Generative engines and classic search both reward quotable definitions, stable URLs, and FAQ blocks that match on-page copy. Link related resources in prose — internal link graph for AI search, prerender HTML for retrieval bots, and catalog stats without hallucination — so crawlers encounter consistent entity names for GSDSI products and compliance topics. Avoid orphan pages: every procurement article should cite at least two product or solution routes and one sibling resource.

Update dateModifiedISO when methodology or law changes; answer engines surface freshness signals. Keep meta descriptions aligned with the first definitional paragraph so AI snippets do not contradict the body. For regulated use cases, cite primary sources (FTC, SEC, HHS HIPAA) in the same sentences you use in FAQ answers — duplicated, accurate citations reduce hallucinated compliance advice in third-party summaries.

Frequently Asked Questions

How many MAIDs/month for chain-level foot-traffic?
~60–80M US MAIDs/month for 100+ store national chains at quarterly frequency. Weekly chain reads need 2–3× depth.
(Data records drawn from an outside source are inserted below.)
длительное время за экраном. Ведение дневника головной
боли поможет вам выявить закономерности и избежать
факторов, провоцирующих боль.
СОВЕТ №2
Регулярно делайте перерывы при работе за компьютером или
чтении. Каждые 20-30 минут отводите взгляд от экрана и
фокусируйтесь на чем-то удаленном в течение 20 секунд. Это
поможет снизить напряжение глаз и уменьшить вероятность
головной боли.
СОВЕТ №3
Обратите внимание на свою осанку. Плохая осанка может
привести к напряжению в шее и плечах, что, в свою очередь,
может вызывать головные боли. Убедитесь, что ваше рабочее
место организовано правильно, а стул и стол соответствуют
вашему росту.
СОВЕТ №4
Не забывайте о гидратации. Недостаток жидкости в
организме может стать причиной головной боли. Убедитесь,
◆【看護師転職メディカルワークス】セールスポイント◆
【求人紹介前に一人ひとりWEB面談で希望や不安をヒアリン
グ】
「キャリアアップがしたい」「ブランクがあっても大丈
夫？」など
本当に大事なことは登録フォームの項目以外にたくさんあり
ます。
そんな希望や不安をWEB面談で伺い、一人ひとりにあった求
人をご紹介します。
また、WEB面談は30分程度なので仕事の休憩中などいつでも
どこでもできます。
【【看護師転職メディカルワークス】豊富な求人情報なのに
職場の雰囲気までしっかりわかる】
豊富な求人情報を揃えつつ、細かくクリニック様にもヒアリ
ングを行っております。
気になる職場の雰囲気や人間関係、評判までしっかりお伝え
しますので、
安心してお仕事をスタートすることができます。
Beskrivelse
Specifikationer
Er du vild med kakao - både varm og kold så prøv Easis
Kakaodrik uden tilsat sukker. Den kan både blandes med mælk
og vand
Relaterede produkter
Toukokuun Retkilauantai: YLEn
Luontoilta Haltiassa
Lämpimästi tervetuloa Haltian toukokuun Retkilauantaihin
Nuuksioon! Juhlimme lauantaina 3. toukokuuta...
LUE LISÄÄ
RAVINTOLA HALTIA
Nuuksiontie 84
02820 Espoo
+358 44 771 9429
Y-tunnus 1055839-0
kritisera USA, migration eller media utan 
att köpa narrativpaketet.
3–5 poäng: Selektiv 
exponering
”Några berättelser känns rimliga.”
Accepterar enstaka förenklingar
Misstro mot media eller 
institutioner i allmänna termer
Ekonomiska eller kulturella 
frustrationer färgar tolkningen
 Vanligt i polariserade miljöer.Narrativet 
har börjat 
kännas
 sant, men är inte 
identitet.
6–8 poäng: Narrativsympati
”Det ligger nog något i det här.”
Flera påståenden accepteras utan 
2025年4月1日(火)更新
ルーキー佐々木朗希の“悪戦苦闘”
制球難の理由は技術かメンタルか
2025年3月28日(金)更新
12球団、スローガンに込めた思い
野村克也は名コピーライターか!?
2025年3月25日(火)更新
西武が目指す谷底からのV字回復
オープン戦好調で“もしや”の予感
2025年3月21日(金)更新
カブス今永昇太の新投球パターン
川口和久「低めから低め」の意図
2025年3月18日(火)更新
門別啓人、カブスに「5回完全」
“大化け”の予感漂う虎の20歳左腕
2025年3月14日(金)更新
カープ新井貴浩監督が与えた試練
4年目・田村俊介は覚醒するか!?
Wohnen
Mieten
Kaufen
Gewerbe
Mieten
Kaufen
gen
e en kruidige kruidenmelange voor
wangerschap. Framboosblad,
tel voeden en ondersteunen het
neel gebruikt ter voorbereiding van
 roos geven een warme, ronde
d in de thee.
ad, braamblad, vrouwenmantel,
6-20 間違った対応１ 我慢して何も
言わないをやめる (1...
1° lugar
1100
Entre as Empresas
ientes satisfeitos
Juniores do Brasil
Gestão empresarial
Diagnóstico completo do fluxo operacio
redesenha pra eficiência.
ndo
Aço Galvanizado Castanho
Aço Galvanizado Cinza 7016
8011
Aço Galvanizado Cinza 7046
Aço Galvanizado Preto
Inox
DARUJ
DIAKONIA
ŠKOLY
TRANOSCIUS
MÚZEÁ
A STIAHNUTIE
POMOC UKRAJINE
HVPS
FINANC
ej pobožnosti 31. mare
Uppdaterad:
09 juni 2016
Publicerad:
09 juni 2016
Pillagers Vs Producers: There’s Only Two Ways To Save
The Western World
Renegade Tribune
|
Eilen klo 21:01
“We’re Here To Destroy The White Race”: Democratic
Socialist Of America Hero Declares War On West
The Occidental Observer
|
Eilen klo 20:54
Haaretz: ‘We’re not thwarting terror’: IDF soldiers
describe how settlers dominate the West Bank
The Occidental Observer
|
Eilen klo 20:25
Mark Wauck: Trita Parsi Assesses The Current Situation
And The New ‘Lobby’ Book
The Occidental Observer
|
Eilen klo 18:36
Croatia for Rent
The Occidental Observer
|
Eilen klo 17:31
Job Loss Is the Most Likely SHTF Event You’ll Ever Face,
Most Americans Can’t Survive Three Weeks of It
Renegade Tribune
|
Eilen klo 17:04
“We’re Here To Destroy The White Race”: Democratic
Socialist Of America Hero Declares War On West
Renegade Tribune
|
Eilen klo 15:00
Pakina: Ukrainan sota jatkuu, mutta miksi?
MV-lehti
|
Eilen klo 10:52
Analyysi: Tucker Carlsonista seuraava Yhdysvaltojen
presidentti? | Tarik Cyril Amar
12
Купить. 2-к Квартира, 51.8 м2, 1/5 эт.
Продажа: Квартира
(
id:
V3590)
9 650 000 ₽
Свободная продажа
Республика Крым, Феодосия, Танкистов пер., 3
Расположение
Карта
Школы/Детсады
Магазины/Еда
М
Sub-50-store chains: use category benchmarks.
What panel depth supports store-level weekly reads?
Top-quintile urban stores ~10–15% CI on ~60–80M panel. Median stores 25–40% (directional). Bottom quintile: not weekly-reliable. Fix POI polygons before buying more panel.
How does DMA mix affect confidence?
Composition matters as much as depth. Request DMA-level device shares vs population and adjust CIs. Use Census BDS and LEHD as external anchors.
What diagnostics before signing a mobility contract?
Observed/expected at reference site, DMA composition table, SDK diversification disclosure. Reference MRC standards in the RFP.
How does GSDSI publish panel methodology?
GSDSI documents Global Mobility & Location Data methodology for diligence — pair with POI & Geofencing in visit pipelines.